Firstly, inhabitants of Kyrgyzstan experienced a rapid deterioration in their healthcare system after the collapse of the Soviet Union, and despite wide-ranging and at least partly successful reforms, they are still dissatisfied with medical services. However, what is particularly striking is the commonly expressed deep distrust of doctors. According to these very critical assessments, physicians are undereducated, incompetent and have low moral standards. Patients give numerous examples of doctors’ misbehaviour and such stories are often horrifying. I heard many times that ‘good doctors died or left the country’. There has been a massive economic migration of medical personnel from Kyrgyzstan, especially to Russia and Kazakhstan, and the shortages in healthcare professionals affect inhabitants of remote regions of the country in particular. In addition, corruption is widespread not only in healthcare, but also in educational institutions, resulting in the poor quality of medical training. Although some of my interlocutors admitted that they, eventually, managed to find a ‘good’ doctor, distrust and caution prevailed. Incompetency, together with greed, were seen as a particularly dangerous ‘mixture’, leading to misdiagnosis and inappropriate treatment, or unnecessary and even life-threatening surgery. In my article elaborating on the reasons for people’s common negative opinions about physicians, I argue that such attitudes and fears can lead to people avoiding encounters with doctors unless it is inevitable, and this in turn may extend the appeal of healers.

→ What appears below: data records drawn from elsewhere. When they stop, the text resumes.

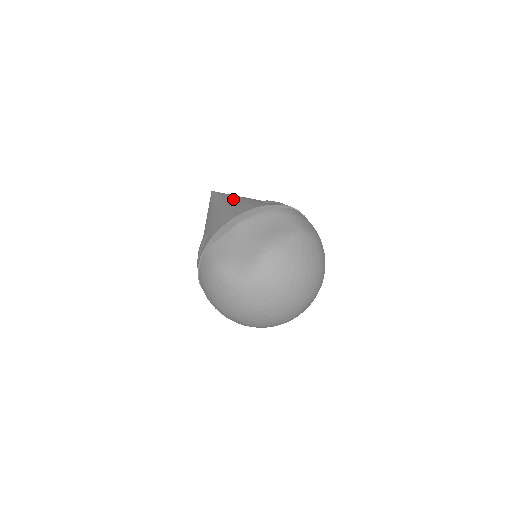
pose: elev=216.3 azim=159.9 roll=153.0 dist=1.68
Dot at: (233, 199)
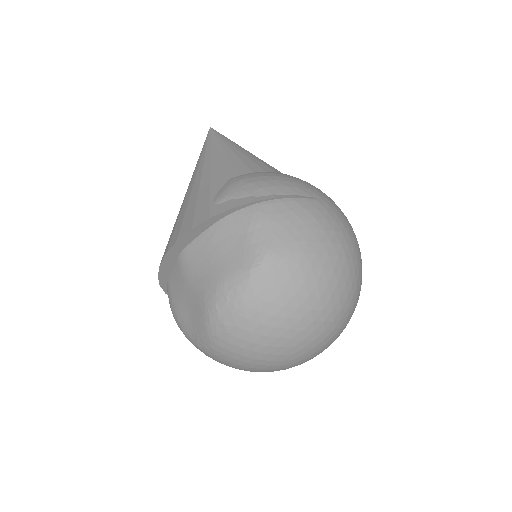
Dot at: (199, 177)
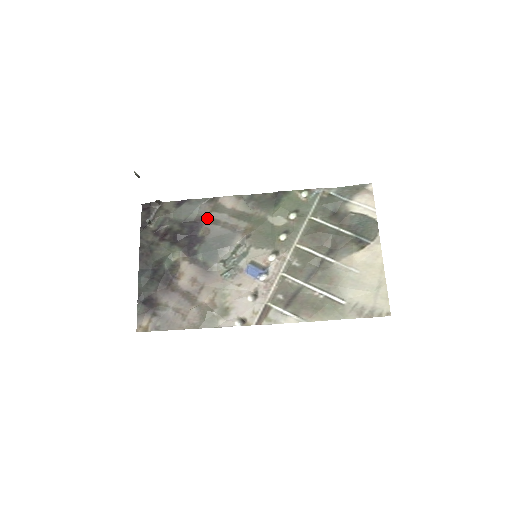
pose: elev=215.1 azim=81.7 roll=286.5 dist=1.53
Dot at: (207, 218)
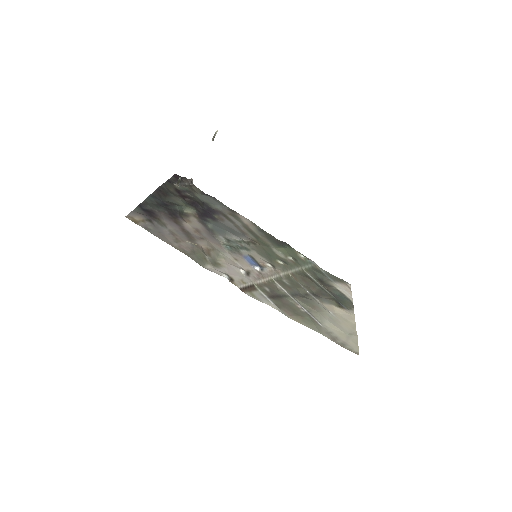
Dot at: (225, 214)
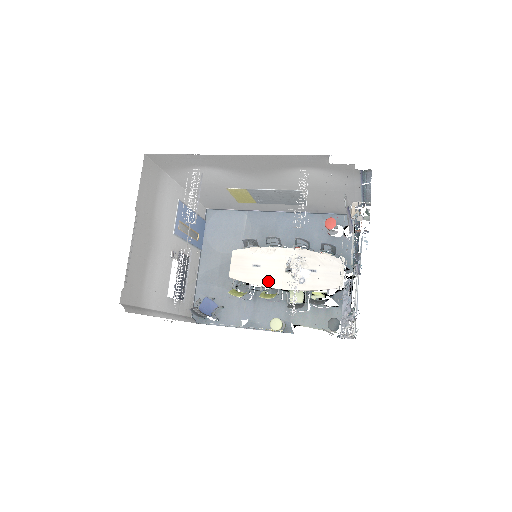
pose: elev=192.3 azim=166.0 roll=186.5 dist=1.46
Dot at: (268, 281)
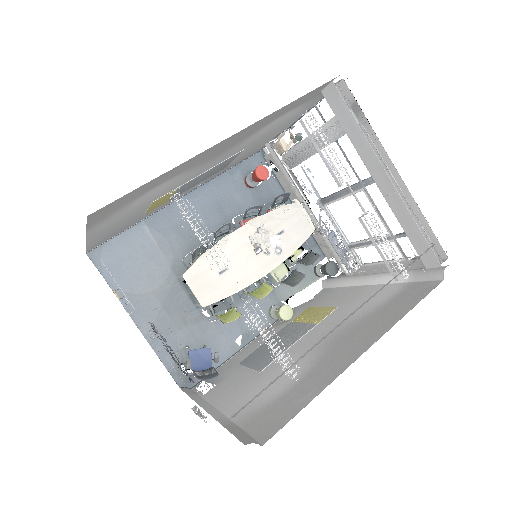
Dot at: (247, 277)
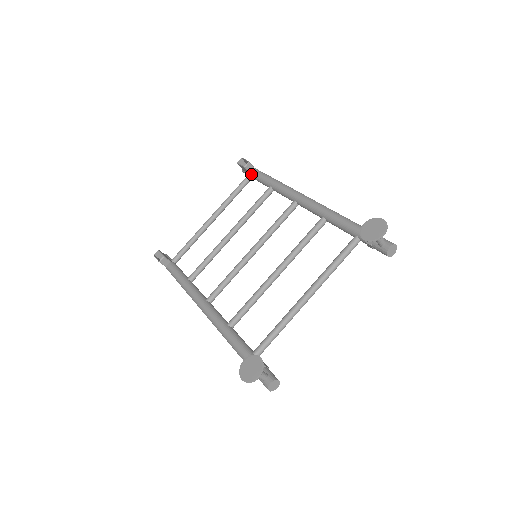
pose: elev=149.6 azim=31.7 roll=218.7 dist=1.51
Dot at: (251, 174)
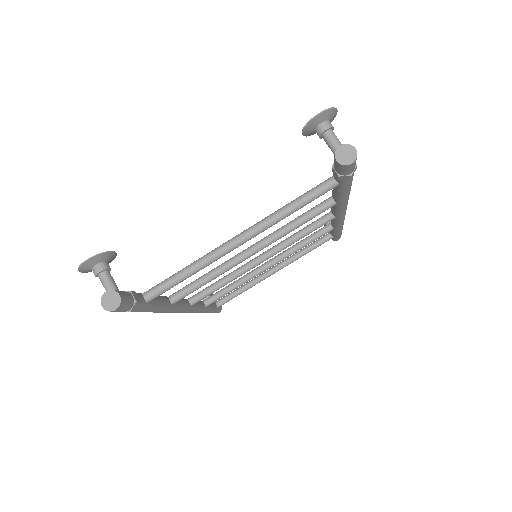
Dot at: occluded
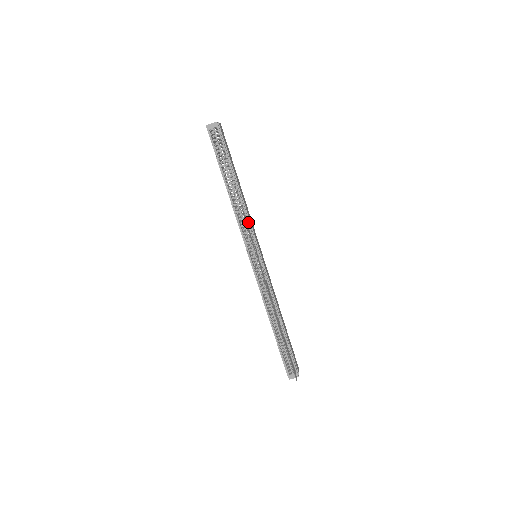
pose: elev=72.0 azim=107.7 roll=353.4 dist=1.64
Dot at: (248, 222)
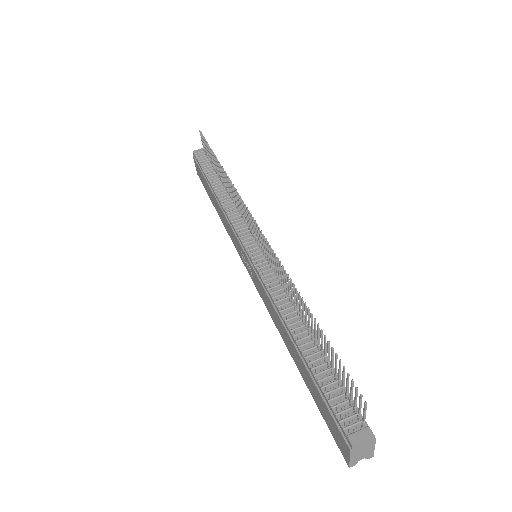
Dot at: occluded
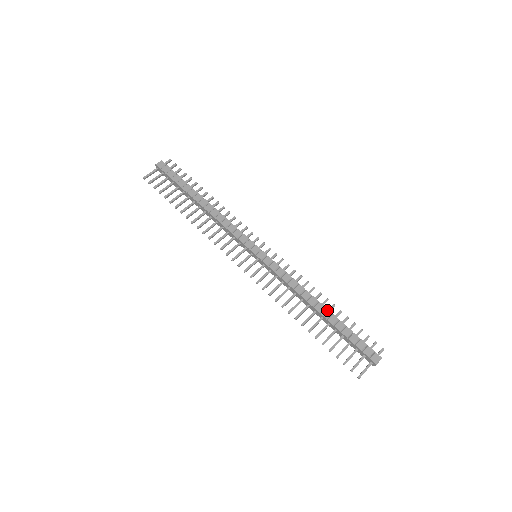
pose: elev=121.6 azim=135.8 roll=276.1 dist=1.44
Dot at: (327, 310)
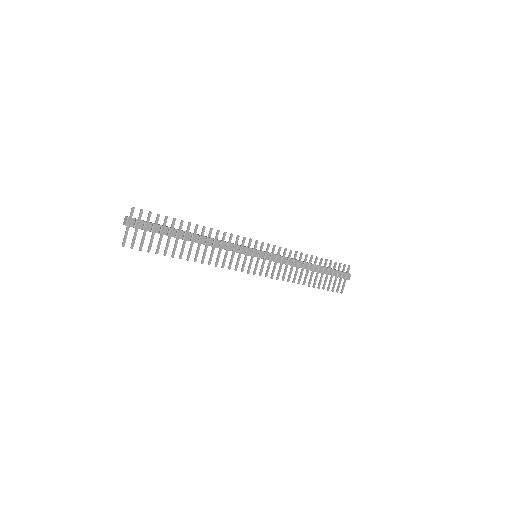
Dot at: (316, 266)
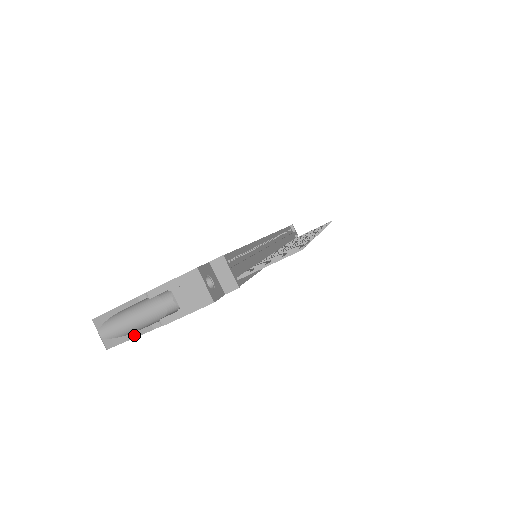
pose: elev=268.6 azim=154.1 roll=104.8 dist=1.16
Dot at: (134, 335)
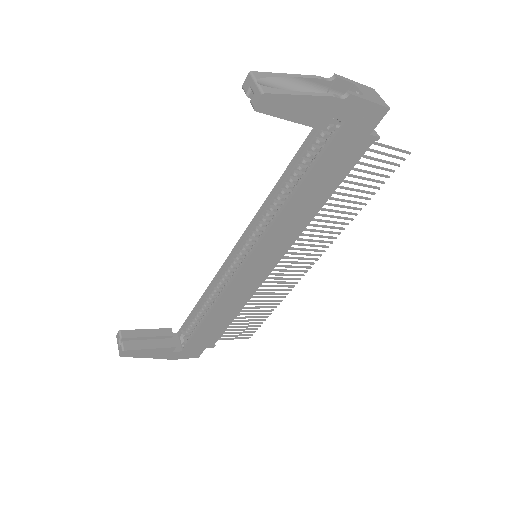
Dot at: (308, 93)
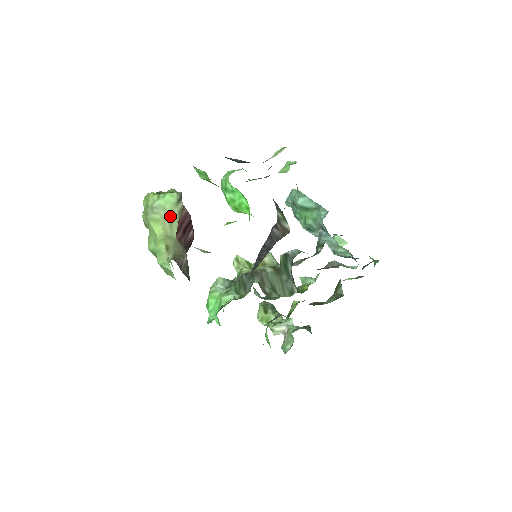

Secondly, beliefs about the role of spirits in people’s lives, as well as perceptions of health and illness, greatly contribute to the popularity of healers. There are ailments such as ‘fright’ or ‘porcha’ (caused by black magic) which, in popular view, can only be healed by ‘traditional’ healers who have close connections with the spirit world, or by Muslim religious specialists – `mullahs’. In addition, healers offer a ‘holistic’ treatment, as they help not only in the case of illness, but also in family problems, business failure and other kinds of misfortune. They also provide spiritual assistance and strive to revive a patient’s religiosity. Healers themselves are considered pious persons and their extraordinary abilities are treated as a gift from spirits and from God. I expand on perceptions of health, illness and healing as the factors strongly influencing healers’ position in the Kyrgyz society in an article recently published in the WHO journal Public Health Panorama, vol. 3, issue 1, 2017.
These are not the only conditions which influence the popularity of healers in today’s Kyrgyzstan; many others could be mentioned, including economic and political factors, social relations and traditional hierarchies. Despite frequent statements such as ‘it is no use in economising on your health’, economic factors remain important for people’s health-seeking choices. Therapies offered by healers and other complementary practitioners are generally cheaper than biomedical treatment, or at least perceived as such, which is a strong incentive to choose the former. Health-related decision making is also considerably affected by extended family relations, still marked by traditional hierarchies that, for example, enable the Kyrgyz mother-in-law to exert influence over her daughter-in-law and grandchildren in matters of health and illness.
It is not possible to provide an in-depth analysis of the results of my research here. However this brief account shows that the particular socio-cultural context should be carefully investigated if we want to explain why, in a given place and time, healers’ help is sought by people. This research also highlights the crucial role of cultural contexts in shaping people’s health-related strategies and choices.